Charles Allan, group leader of the Fish Health Inspectorate based at the Marine Laboratory in Aberdeen, also revealed today that companies experienced difficulties in maintaining continuity of businesses when movement restrictions were served to control a serious notifiable disease in the whole management area.
And he said that although disposal routes were identified and available to handle routine production wastes, there was no immediately available method of disposal for large volumes of controlled fish waste.
On January 2, Infectious Salmon Anaemia (ISA) was confirmed on a salmon ongrowing site in Shetland, the first confirmation of ISA in Scotland since an earlier outbreak in 1998. The site in question had been visited for other purposes during December 2008 by staff from the Fisheries Research Services (now part of Marine Scotland) Fish Health Inspectorate. During that visit, moribund fish were observed and a routine diagnostic sample was taken. At that time it was not suspected that ISA was present nor were signs suggesting infection with ISA observed at post mortem. Laboratory results from tissue culture and polymerase chain reaction tests proved positive for ISA virus, leading to the confirmation, and suspicion of the presence of disease at two other sites which had been stocked with fish from the confirmed site.

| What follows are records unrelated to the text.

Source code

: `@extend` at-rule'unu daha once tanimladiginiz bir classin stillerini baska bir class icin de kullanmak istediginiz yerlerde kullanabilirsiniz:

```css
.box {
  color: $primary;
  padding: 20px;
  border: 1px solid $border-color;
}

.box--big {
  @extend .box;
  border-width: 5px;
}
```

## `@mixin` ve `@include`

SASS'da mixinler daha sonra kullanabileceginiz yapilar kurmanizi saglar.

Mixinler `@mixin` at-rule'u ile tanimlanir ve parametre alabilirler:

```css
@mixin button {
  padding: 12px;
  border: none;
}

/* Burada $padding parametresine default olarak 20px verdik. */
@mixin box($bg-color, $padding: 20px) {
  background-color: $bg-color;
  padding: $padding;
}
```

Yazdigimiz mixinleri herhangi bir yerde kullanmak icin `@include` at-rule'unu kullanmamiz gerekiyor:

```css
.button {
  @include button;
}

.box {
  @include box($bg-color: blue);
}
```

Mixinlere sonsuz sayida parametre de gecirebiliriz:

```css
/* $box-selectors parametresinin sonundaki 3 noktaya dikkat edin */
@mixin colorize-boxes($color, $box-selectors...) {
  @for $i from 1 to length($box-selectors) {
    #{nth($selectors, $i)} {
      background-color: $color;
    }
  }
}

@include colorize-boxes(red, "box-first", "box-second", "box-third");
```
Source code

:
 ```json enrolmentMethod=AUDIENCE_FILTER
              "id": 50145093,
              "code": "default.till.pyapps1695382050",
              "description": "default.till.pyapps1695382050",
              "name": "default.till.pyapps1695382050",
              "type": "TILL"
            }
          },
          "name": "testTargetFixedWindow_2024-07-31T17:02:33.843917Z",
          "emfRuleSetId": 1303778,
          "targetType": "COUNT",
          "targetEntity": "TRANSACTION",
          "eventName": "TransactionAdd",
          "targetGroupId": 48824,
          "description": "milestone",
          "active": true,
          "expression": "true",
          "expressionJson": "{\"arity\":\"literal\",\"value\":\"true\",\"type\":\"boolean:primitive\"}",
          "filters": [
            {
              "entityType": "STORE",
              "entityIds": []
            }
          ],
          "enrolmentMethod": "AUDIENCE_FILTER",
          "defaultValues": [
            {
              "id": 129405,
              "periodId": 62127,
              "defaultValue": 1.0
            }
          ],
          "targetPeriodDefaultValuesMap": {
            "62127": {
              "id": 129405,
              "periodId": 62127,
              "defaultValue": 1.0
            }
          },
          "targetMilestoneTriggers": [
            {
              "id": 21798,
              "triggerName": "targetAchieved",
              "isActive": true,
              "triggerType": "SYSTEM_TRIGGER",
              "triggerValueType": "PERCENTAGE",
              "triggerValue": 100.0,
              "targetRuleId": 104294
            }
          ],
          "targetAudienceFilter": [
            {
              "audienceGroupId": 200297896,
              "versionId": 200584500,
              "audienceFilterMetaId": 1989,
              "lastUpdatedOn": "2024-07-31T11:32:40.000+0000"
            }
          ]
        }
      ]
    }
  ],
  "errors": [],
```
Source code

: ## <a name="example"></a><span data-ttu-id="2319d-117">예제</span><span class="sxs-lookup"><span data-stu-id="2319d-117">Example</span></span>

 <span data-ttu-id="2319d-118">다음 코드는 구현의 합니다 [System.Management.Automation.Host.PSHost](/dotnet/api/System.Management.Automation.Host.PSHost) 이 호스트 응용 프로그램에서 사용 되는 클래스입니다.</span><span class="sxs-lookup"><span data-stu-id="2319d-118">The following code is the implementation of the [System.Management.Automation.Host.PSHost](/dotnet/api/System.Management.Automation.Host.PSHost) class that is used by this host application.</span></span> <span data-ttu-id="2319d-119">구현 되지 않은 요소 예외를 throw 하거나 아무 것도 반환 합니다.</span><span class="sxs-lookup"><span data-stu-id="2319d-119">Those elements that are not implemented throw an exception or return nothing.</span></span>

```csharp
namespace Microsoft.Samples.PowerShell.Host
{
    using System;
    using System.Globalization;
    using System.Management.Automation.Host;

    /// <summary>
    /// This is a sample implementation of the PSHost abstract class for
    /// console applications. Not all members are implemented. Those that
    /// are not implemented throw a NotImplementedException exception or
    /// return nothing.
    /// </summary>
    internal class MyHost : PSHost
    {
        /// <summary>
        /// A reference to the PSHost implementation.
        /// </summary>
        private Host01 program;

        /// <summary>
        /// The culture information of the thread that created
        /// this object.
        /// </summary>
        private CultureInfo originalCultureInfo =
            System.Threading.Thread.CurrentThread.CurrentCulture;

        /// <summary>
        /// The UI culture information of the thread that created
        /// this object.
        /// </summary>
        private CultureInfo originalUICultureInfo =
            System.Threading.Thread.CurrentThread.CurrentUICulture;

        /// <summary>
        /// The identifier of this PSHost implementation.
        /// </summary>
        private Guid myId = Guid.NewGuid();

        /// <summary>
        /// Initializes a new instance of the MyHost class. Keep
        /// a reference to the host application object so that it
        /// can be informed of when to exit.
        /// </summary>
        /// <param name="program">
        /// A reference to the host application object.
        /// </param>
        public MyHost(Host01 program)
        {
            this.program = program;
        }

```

These sites are located in southwest Shetland mainland, one of the most intensively farmed management areas in Scottish aquaculture, accounting for approximately 10 per cent of the farmed salmon produced in Scotland.
A total of 40 farms were in the area and movement restrictions were served on them all, controlling the movement of live and dead fish. In addition, the confirmed and suspect sites were placed under further restriction, with controls being placed on the movement of boats, equipment and personnel. A map, illustrating the extent of the control and surveillance zones is shown below.
According to Mr Allan, fish health inspectors were immediately sent to the area, to ensure that biosecurity requirements were being met, to collect information regarding fish populations held on sites within the area and to carry out surveillance of fish stocks to ascertain whether or not there was any evidence of the spread of the virus. Results from these initial investigations, and samples taken subsequently, resulted in two further sites being confirmed as suffering from the disease on January 30 and March 20.
All of the fish held on the confirmed and suspect sites have been withdrawn under official supervision in a biosecure manner, being harvested for human consumption and processed in approved facilities. Many had already been harvested prior to the confirmation of the presence of the disease in early January.
A full report regarding this outbreak will be produced in due course, said Mr Allan.